YOUR ASSIGNMENT -> Print the entries exactly as they appear, and omit any images.

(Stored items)
┄┄┄┄┄┄┄┄┄┄
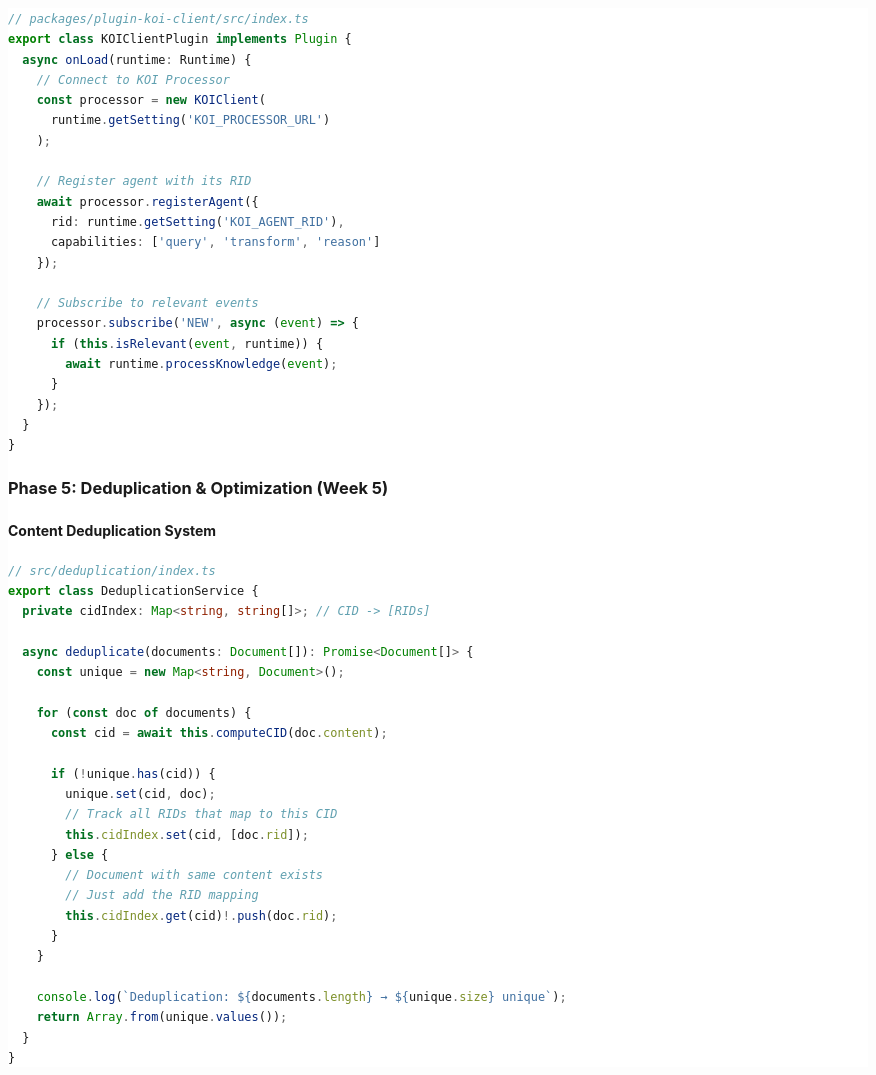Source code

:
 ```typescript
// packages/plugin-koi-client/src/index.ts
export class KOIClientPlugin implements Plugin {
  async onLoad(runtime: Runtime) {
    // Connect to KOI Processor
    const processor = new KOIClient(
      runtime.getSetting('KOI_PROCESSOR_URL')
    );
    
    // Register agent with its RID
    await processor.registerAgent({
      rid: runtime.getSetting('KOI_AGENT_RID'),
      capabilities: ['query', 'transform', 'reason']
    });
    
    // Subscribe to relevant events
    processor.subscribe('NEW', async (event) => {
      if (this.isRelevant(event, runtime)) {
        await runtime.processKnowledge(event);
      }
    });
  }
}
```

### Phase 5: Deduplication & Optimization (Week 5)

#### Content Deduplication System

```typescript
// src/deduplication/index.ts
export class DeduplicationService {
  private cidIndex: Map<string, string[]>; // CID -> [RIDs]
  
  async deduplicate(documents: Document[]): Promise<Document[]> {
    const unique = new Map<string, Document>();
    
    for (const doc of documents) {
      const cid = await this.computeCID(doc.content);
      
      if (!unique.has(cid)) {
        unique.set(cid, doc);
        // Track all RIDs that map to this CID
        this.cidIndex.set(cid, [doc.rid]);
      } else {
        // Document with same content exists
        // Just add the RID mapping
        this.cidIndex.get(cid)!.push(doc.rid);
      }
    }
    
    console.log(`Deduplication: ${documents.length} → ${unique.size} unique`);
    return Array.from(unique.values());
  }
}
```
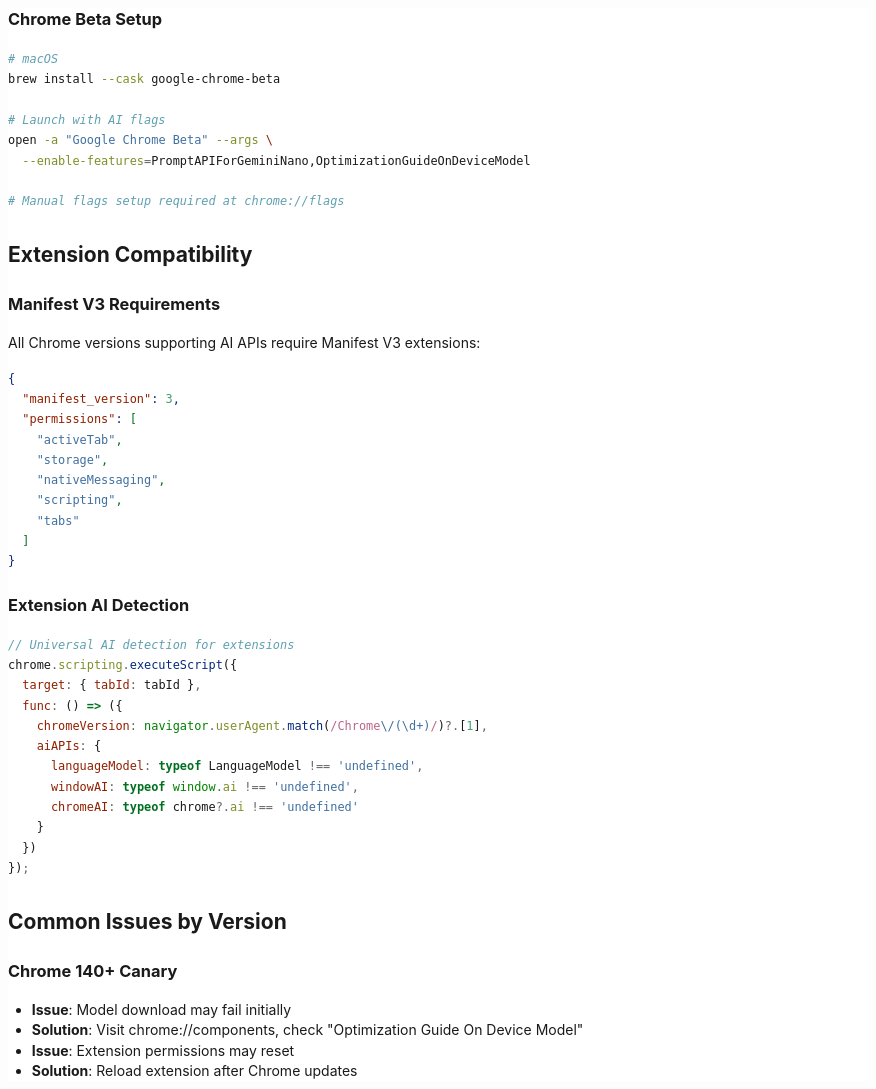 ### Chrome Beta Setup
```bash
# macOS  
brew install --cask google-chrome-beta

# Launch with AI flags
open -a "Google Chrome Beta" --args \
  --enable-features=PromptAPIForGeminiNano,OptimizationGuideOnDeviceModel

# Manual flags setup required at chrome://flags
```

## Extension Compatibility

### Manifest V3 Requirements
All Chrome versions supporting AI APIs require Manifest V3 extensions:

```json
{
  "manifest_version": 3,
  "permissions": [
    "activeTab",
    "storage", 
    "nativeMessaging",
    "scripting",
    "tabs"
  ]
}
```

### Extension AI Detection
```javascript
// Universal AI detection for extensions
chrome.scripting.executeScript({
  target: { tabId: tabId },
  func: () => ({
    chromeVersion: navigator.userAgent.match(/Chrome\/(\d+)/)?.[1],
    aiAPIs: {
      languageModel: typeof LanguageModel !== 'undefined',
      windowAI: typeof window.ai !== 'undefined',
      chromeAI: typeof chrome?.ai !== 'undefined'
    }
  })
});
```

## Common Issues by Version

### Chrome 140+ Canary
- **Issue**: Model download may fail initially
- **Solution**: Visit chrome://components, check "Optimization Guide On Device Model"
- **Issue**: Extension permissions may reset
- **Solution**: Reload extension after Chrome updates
┄┄┄┄┄┄┄┄┄┄
ANSWER BELOW ->
Source code

:
 ```typescript
// packages/plugin-koi-client/src/index.ts
export class KOIClientPlugin implements Plugin {
  async onLoad(runtime: Runtime) {
    // Connect to KOI Processor
    const processor = new KOIClient(
      runtime.getSetting('KOI_PROCESSOR_URL')
    );
    
    // Register agent with its RID
    await processor.registerAgent({
      rid: runtime.getSetting('KOI_AGENT_RID'),
      capabilities: ['query', 'transform', 'reason']
    });
    
    // Subscribe to relevant events
    processor.subscribe('NEW', async (event) => {
      if (this.isRelevant(event, runtime)) {
        await runtime.processKnowledge(event);
      }
    });
  }
}
```

### Phase 5: Deduplication & Optimization (Week 5)

#### Content Deduplication System

```typescript
// src/deduplication/index.ts
export class DeduplicationService {
  private cidIndex: Map<string, string[]>; // CID -> [RIDs]
  
  async deduplicate(documents: Document[]): Promise<Document[]> {
    const unique = new Map<string, Document>();
    
    for (const doc of documents) {
      const cid = await this.computeCID(doc.content);
      
      if (!unique.has(cid)) {
        unique.set(cid, doc);
        // Track all RIDs that map to this CID
        this.cidIndex.set(cid, [doc.rid]);
      } else {
        // Document with same content exists
        // Just add the RID mapping
        this.cidIndex.get(cid)!.push(doc.rid);
      }
    }
    
    console.log(`Deduplication: ${documents.length} → ${unique.size} unique`);
    return Array.from(unique.values());
  }
}
```
 ### Chrome Beta Setup
```bash
# macOS  
brew install --cask google-chrome-beta

# Launch with AI flags
open -a "Google Chrome Beta" --args \
  --enable-features=PromptAPIForGeminiNano,OptimizationGuideOnDeviceModel

# Manual flags setup required at chrome://flags
```

## Extension Compatibility

### Manifest V3 Requirements
All Chrome versions supporting AI APIs require Manifest V3 extensions:

```json
{
  "manifest_version": 3,
  "permissions": [
    "activeTab",
    "storage", 
    "nativeMessaging",
    "scripting",
    "tabs"
  ]
}
```

### Extension AI Detection
```javascript
// Universal AI detection for extensions
chrome.scripting.executeScript({
  target: { tabId: tabId },
  func: () => ({
    chromeVersion: navigator.userAgent.match(/Chrome\/(\d+)/)?.[1],
    aiAPIs: {
      languageModel: typeof LanguageModel !== 'undefined',
      windowAI: typeof window.ai !== 'undefined',
      chromeAI: typeof chrome?.ai !== 'undefined'
    }
  })
});
```

## Common Issues by Version

### Chrome 140+ Canary
- **Issue**: Model download may fail initially
- **Solution**: Visit chrome://components, check "Optimization Guide On Device Model"
- **Issue**: Extension permissions may reset
- **Solution**: Reload extension after Chrome updates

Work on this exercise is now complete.